We launched with the evening’s special — a plum salad with blackberries, blue cheese and pepitas. It was perfectly palatable and pleasantly unpredictable. The bright purple plums were “sweated” to bring out their juices, and the result was a puckery mashup of freshness.

The wine list is what you would expect — deep and pricy. You will pay more for your cabernet, but each glass is so well cared for, you won’t mind after the first sip. The pinot noir from Monterey, Calif., that I ordered was smooth and expertly aerated. This is what wine by the glass should taste like at $13 a splash.

Familiar steaks, including porterhouse, and eclectic chops, such as the “Tomahawk,” dominate the menu. Many are dry-aged, and the prime rib is slow roasted (available only on Friday and Saturday). There is a raw bar and a few atypical side dishes like truffled tatter tots and portobello fries that keep the Hanover Street Chophouse from getting too serious.

I was tempted by the Kobe burger, an über-patty from the sought-after Wagyu cattle, but opted for the filet mignon and savored every bite. My dinning companion ordered the top sirloin with blue cheese and onion rings and was perfectly happy, that is until he took a bite of my “like butter” filet.
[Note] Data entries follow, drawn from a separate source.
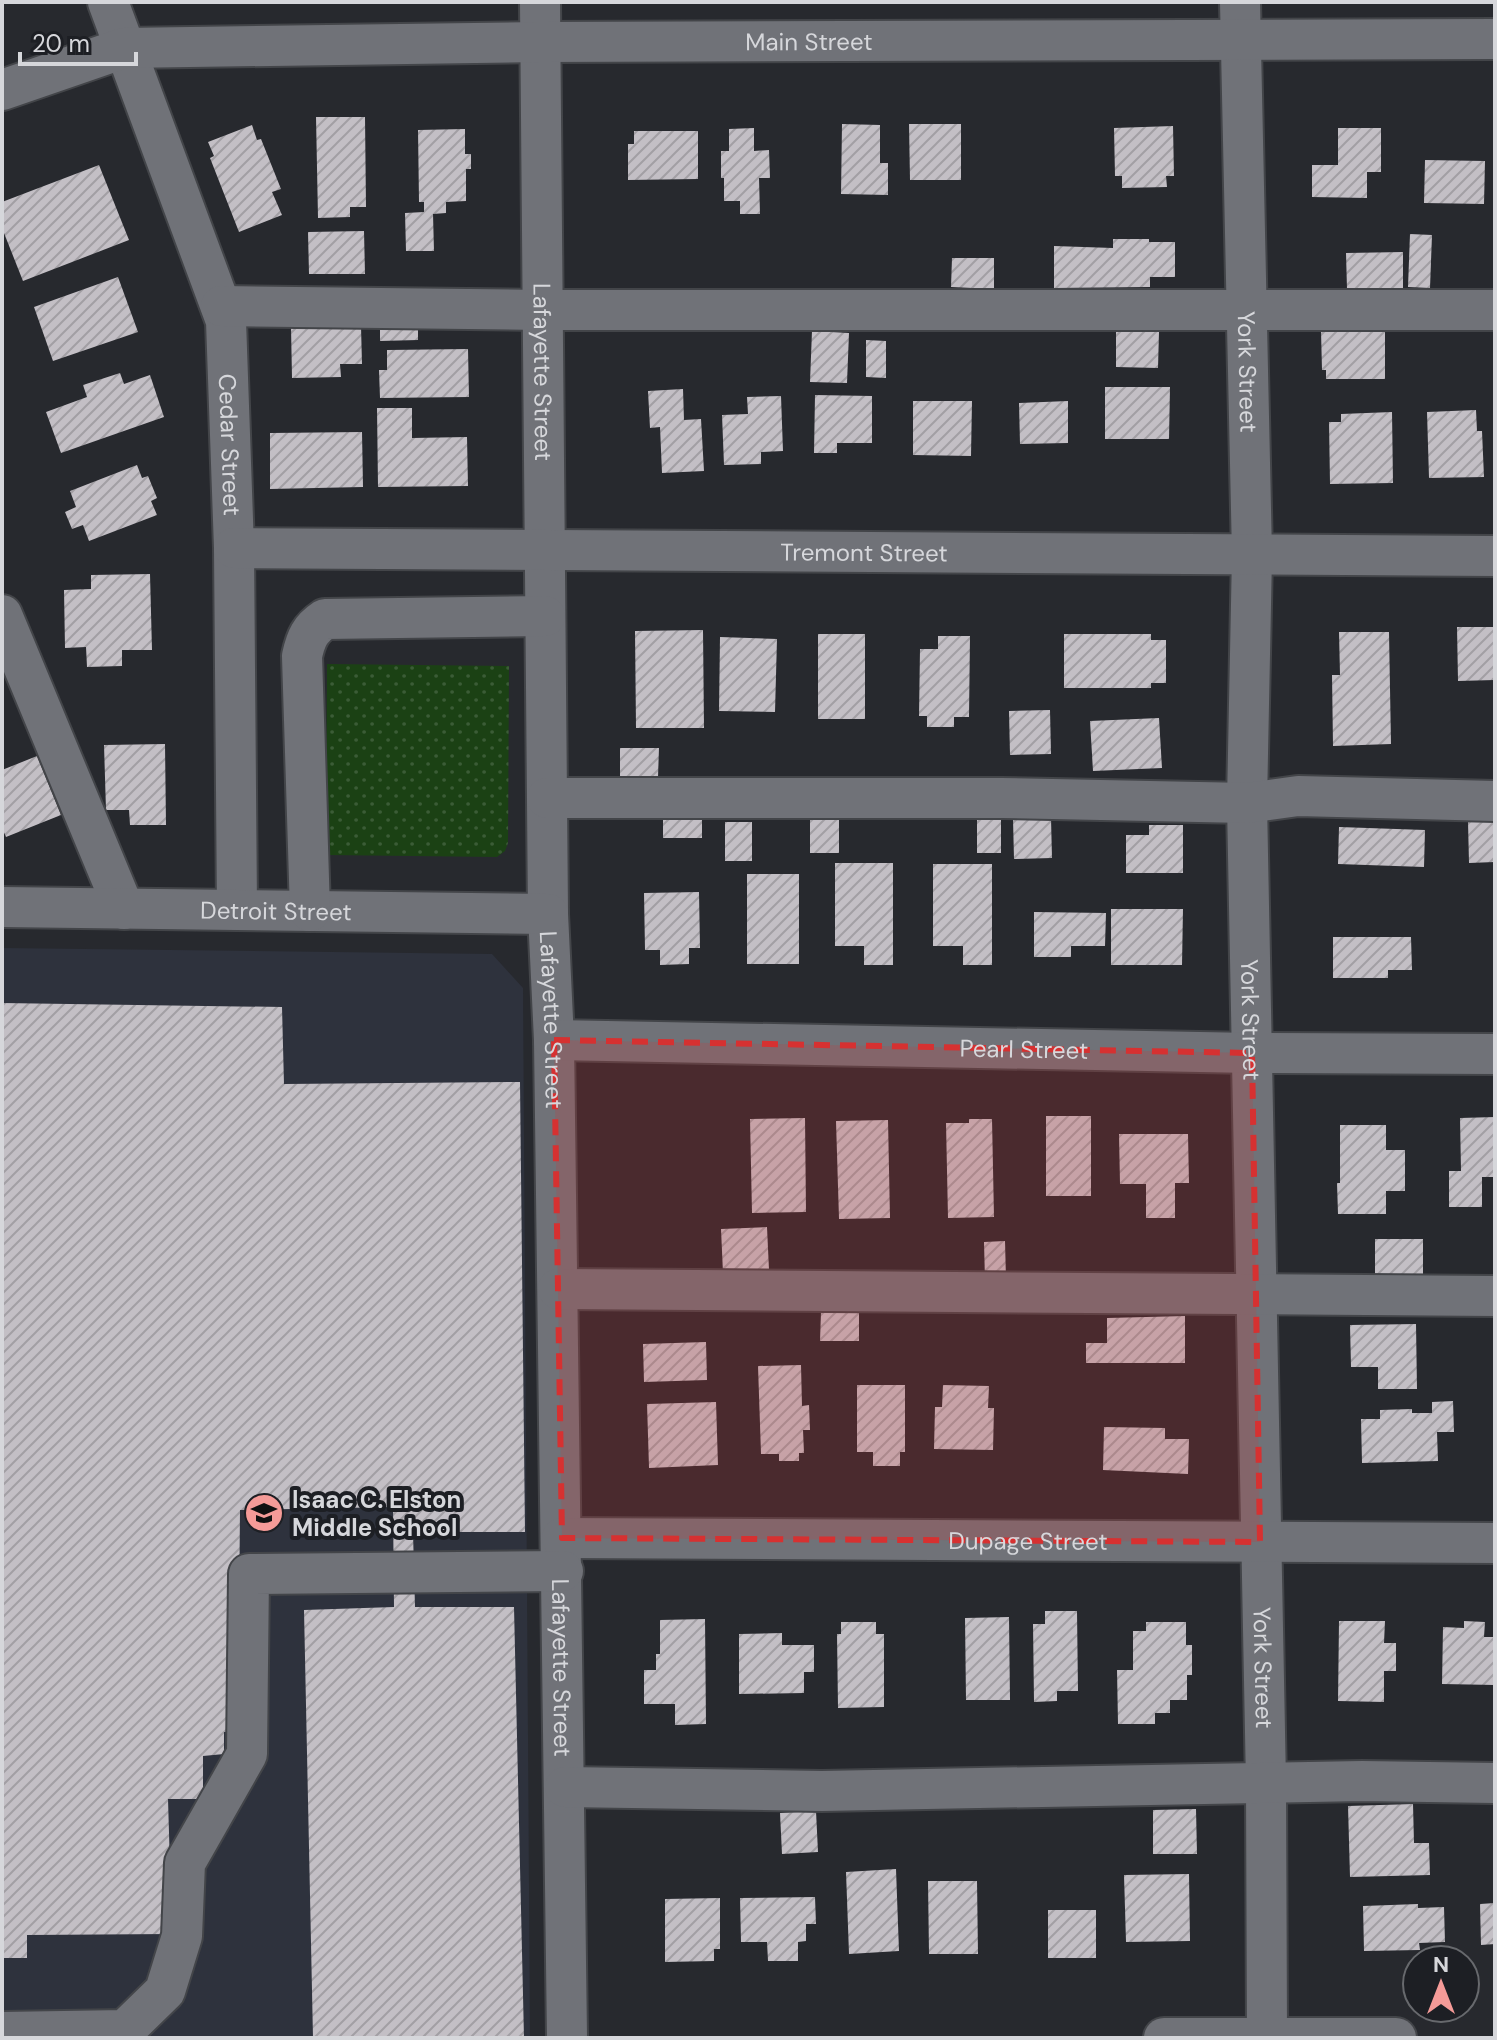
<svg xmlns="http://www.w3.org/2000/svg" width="1497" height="2040" font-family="'DM Sans',sans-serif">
<defs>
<pattern id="grass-dots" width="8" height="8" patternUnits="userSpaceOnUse" patternTransform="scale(2)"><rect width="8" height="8" fill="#1b4114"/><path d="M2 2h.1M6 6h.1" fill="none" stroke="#3b5c36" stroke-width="1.8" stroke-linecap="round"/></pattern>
<pattern id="building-hatch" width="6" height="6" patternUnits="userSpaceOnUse" patternTransform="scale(2)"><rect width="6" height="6" fill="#c3bfc5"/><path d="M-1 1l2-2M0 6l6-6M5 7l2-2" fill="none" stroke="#a29fa4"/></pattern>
</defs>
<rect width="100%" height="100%" fill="#27292e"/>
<path fill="#2e323d" d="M2 948 492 954 523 988 530 2038H2Z"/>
<path fill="url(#grass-dots)" d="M327 664 509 666 508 843 505 851 497 857 326 855Z"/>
<g fill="url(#building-hatch)">
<path d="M316 117H365L366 207H350V217L318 218Z"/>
<path d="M842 124 880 125V163H888V195L841 194Z"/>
<path d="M909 124H961V180H910Z"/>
<path d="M252 125 257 140 261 139 281 189 272 192 282 215 239 232 210 158 214 156 208 142Z"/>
<path d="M1173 126 1174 176H1166L1167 187 1122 188V176H1115L1114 128Z"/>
<path d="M754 128V151L769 150 770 178H759L760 214H740V201H724V178H721V151H729V129Z"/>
<path d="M1338 128H1381V172H1367V198L1312 197V165H1338Z"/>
<path d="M465 129V154H471V169H466V201L446 202V213L433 214 434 251H406L405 213 424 212V202H419L418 130Z"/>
<path d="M634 131H698V179L628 180V144H634Z"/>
<path d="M1425 160 1485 161 1484 204 1424 203Z"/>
<path d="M99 165 129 240 23 281 2 228V202Z"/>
<path d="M364 231 365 274H309L308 232Z"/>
<path d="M1410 234 1432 235 1430 288 1408 287Z"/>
<path d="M1113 239H1149V242H1175V277H1150V287L1054 288V246L1113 248Z"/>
<path d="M1403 252V289H1347L1346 253Z"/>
<path d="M952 258H994V289L951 287Z"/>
<path d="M118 277 138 332 53 361 34 307Z"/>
<path d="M418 317V340L380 341V318Z"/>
<path d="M361 326 362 364H340L341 377 292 378 291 327Z"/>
<path d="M1385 330V379H1326V370H1322L1321 331Z"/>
<path d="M812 331 849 333 847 383 810 382Z"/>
<path d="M1116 332H1159L1158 368 1116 367Z"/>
<path d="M866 340 886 341V378L866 377Z"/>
<path d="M468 349 469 397 380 398 379 370H387V350Z"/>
<path d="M120 373 124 384 150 375 164 417 61 453 46 412 87 397 83 385Z"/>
<path d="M1105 387H1170L1169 439H1105Z"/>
<path d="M683 389 684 420 701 419 704 471 662 473 660 427 650 428 648 391Z"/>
<path d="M815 395 872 396V443H837V453H814Z"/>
<path d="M781 396 783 451 761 452V464L724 465 722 415 748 414 747 397Z"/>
<path d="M913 401H972L971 456 913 455Z"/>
<path d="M1068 401V443L1020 444 1019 403Z"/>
<path d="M377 408H412V438L467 437 468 486 378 487Z"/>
<path d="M1476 410 1477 431H1482L1484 477 1429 478 1427 412Z"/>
<path d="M1392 412 1393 483 1330 484 1329 422H1341V414Z"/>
<path d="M362 432 363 487 270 489V433Z"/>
<path d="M137 465 142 478 148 476 157 498 151 501 157 515 89 541 83 525 72 529 65 512 76 507 70 491Z"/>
<path d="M150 574 152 650H122V666L87 667 86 647 65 648 64 590 91 589V575Z"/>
<path d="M1457 627H1495V680L1458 681Z"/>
<path d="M703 630 704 728H636L635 631Z"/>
<path d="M1339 632H1389L1391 744 1333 746 1332 675H1340Z"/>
<rect x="818" y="634" width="47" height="85"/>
<path d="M1064 634H1151V640H1166V683H1151V688H1064Z"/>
<path d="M938 636H970L969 717H954V727H927V716H919L920 649H938Z"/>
<path d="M720 637 777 639 775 712 719 711Z"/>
<path d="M1050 710 1051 754 1010 755 1009 711Z"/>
<path d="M1159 718 1162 768 1093 771 1090 721Z"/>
<path d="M165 744 166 825H130L129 810H106L104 745Z"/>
<path d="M620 748H659L658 777H620Z"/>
<path d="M37 756 61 815 6 837 2 828V770Z"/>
<rect x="810" y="814" width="29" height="39"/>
<rect x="977" y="814" width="24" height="39"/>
<rect x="663" y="816" width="39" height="22"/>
<path d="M1051 818 1052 858 1014 859 1013 819Z"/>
<path d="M1495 821V862L1469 863 1468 822Z"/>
<rect x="725" y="822" width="27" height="39"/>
<path d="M1149 825H1183V873H1126V835H1149Z"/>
<path d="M1339 827 1425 830 1424 867 1338 864Z"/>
<path d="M835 863H893V965H864V946H835Z"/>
<path d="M933 864H992V965H963V946H933Z"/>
<rect x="747" y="874" width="52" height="90"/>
<path d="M699 892 700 948H689V964L660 965V950H645L644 893Z"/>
<path d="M1111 909H1183L1182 965H1111Z"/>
<path d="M1034 912 1106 913 1105 946H1071V957H1034Z"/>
<path d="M1333 937H1411L1412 970H1388V978H1333Z"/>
<path d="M2 1003 282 1007 284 1084 520 1082 525 1532H413L415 1607H514L524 2038H313L304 1610 394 1607 393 1507 240 1510 238 1732H224V1754L203 1756V1799H168L172 1934 27 1935V1958H2Z"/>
<rect x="1046" y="1116" width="45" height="80"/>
<path d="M1495 1117V1177H1482V1207H1449V1171H1461L1460 1118Z"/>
<path d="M805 1118 806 1212 752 1213 750 1119Z"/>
<path d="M969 1119H992L994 1217 948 1218 946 1123H969Z"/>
<path d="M888 1120 890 1218 839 1219 836 1121Z"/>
<path d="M1340 1125H1386V1150H1405V1191H1386V1214H1338L1337 1183H1340Z"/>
<path d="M1119 1134H1188L1189 1183H1175V1218H1146V1184H1120Z"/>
<path d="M767 1227 769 1270 723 1273 721 1229Z"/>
<rect x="1375" y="1239" width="48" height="36"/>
<path d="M1005 1241 1006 1279 985 1280 984 1242Z"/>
<path d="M821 1312 859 1313V1341H820Z"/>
<path d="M1185 1316V1363H1086V1343H1107V1318Z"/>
<path d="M1416 1324 1417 1389H1378V1367H1351L1350 1325Z"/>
<path d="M706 1342 707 1380 644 1382 643 1344Z"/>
<path d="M801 1365 802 1406 809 1405 810 1430H803L804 1453H799V1461H779V1454H761L758 1366Z"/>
<path d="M857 1385H905V1452H900V1466H873V1452H857Z"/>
<path d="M943 1385 989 1386 988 1408H994L993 1450 934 1449 935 1407H942Z"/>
<path d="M1453 1401 1454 1432H1437L1438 1461 1362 1463 1361 1419H1380V1410L1412 1409V1413H1432V1402Z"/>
<path d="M716 1402 718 1465 649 1468 647 1404Z"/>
<path d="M1104 1427 1165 1428V1439H1189L1188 1474 1103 1470Z"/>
<path d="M1045 1611H1077L1078 1691H1057V1701L1034 1702 1033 1624H1045Z"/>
<path d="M1009 1617 1010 1700H966L965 1618Z"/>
<path d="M705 1619 706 1724 675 1725V1704H644V1670H656V1654H660V1620Z"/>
<path d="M1339 1621H1385L1384 1643H1396V1671H1384V1702L1338 1701Z"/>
<path d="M1464 1621 1485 1622 1484 1637H1495V1685L1442 1684 1443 1627 1464 1628Z"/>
<path d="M841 1622H876V1634H884V1707L838 1708 837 1634H841Z"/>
<path d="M1146 1622H1186V1645H1192V1675H1187V1700H1170V1713H1155V1724H1118L1117 1670H1133V1631H1146Z"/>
<path d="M782 1633V1645H814V1672H804V1693L739 1694V1634Z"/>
<path d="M1413 1804 1414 1843H1429L1430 1875 1350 1877 1348 1806Z"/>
<path d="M1196 1809 1197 1854H1153V1810Z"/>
<path d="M816 1811 818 1852 782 1854 780 1813Z"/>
<path d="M896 1869 899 1951 849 1954 846 1872Z"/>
<path d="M1189 1874 1190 1941 1126 1942 1124 1875Z"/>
<path d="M928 1881H977L978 1954H929Z"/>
<path d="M815 1897 816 1924H806V1941L798 1942V1961H768L767 1942H741L740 1898Z"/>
<path d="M720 1898V1949H714V1961L665 1962V1899Z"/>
<path d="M1495 1903V1944L1481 1945 1480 1904Z"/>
<path d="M1418 1904V1908L1444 1907 1445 1942 1419 1943 1420 1950 1364 1951 1363 1906Z"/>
<rect x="1048" y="1910" width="48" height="48"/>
</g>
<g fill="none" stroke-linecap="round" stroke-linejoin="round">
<g stroke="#434549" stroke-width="44">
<g id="minor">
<path id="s1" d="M108 2 226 321 234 548 237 910"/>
<path id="s2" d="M540 2 548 914 554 1040 567 2038"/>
<path id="s3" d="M1240 2 1252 555 1247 803 1266 1783 1267 2038"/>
<path id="s4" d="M2 90 124 48 540 42 1495 39"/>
<path d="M221 306 542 310H1495"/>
<path id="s5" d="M234 548 1495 556"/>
<path d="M2 615 124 909"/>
<path d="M547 798H1002L1247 803 1298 796 1495 801"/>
<path id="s6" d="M2 907 548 914"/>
<path d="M310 911 302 656C306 638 310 629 325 619L545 616"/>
<path id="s7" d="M554 1040 1252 1053 1495 1054"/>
<path d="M558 1289 1495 1296"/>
<path id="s8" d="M562 1538 1495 1543"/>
<path d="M565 1787 822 1791 1362 1781 1495 1783"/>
<path d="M2 2032 125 2030 165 1991 182 1936 185 1863 247 1754 249 1574 563 1571"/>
<path d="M1164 2038H1396"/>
</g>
</g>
<use href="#minor" stroke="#707278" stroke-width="40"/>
</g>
<path fill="#d63131" fill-opacity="0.2" stroke="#d63131" stroke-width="6" stroke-dasharray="16 10" stroke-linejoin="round" d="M554 1040 1252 1053 1260 1542 562 1538Z"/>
<defs>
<g id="school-disc" transform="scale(2)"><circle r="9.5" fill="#f59b98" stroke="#1d1f24"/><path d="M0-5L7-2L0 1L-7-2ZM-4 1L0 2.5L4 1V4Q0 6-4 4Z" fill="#111"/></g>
</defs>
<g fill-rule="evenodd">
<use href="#school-disc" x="264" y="1513"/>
</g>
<g text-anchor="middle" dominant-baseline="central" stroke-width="8" stroke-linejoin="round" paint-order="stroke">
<g font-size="24" fill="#d6d7db" stroke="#1d1f24">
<text stroke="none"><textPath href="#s4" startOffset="814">Main Street</textPath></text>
<text stroke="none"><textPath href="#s2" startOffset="370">Lafayette Street</textPath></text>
<text stroke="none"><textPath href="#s3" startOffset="370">York Street</textPath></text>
<text stroke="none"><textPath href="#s1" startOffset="464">Cedar Street</textPath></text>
<text stroke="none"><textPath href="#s5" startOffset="630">Tremont Street</textPath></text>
<text stroke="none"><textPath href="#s6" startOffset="274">Detroit Street</textPath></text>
<text stroke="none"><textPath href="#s2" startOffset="1018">Lafayette Street</textPath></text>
<text stroke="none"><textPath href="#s3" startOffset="1018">York Street</textPath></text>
<text stroke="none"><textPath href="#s7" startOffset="470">Pearl Street</textPath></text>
<text stroke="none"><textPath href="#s8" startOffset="466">Dupage Street</textPath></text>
<text stroke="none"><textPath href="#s2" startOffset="1666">Lafayette Street</textPath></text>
<text stroke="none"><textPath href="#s3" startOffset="1666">York Street</textPath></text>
</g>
<g font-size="24" font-weight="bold" fill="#d6d7db" stroke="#1d1f24" text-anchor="start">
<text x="292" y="1499">Isaac C. Elston<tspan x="292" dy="28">Middle School</tspan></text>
</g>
</g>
<rect width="1497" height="2040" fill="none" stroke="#d6d7db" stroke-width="8"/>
<g transform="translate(1441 1984)"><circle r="38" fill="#1d1f24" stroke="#67696d" stroke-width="2"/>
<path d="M0-6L14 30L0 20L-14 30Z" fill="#f59b98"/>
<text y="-12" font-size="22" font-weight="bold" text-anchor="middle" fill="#d6d7db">N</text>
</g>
<path d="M20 52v12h116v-12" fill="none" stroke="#d6d7db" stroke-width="4"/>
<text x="32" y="52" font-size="24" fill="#d6d7db" stroke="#1d1f24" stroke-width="6" paint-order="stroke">20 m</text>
</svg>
Steak gets marquee billing on this street, but you don’t have to be a carnivore to enjoy the show. A bevy of delicious sounding entrees, such as “Ahi Tuna Au Poivre,” served with porcini mushrooms and asparagus atop wild mushroom-risotto fritters, offer a refreshing take on this trendy fish. Maine lobster is prepared steamed, baked stuffed, or lazy-man style, and North Atlantic salmon is flame-grilled and served with a lemon white wine cream sauce, warm greens and haystack fries.

Although I didn’t consider dessert (not wishing to curb the beef buzz still riding high), several items caught my eye. I will return this winter for a slice of red velvet cake with a dessert wine and hopefully get snowed in.

There is no pussy-footing around it, the Hanover Street Chophouse is one of the pricier places to dine in the Merrimack Valley, but dine you will, and memorably.

Hanover Street Chophouse is located at 149 Hanover Street, Manchester, N.H. The restaurant serves lunch Monday through Friday 11:30 a.m. to 2:30 p.m. Dinner is served Monday through Thursday 5 p.m. to 9:30 p.m., and Friday and Saturday 5 to 10 p.m.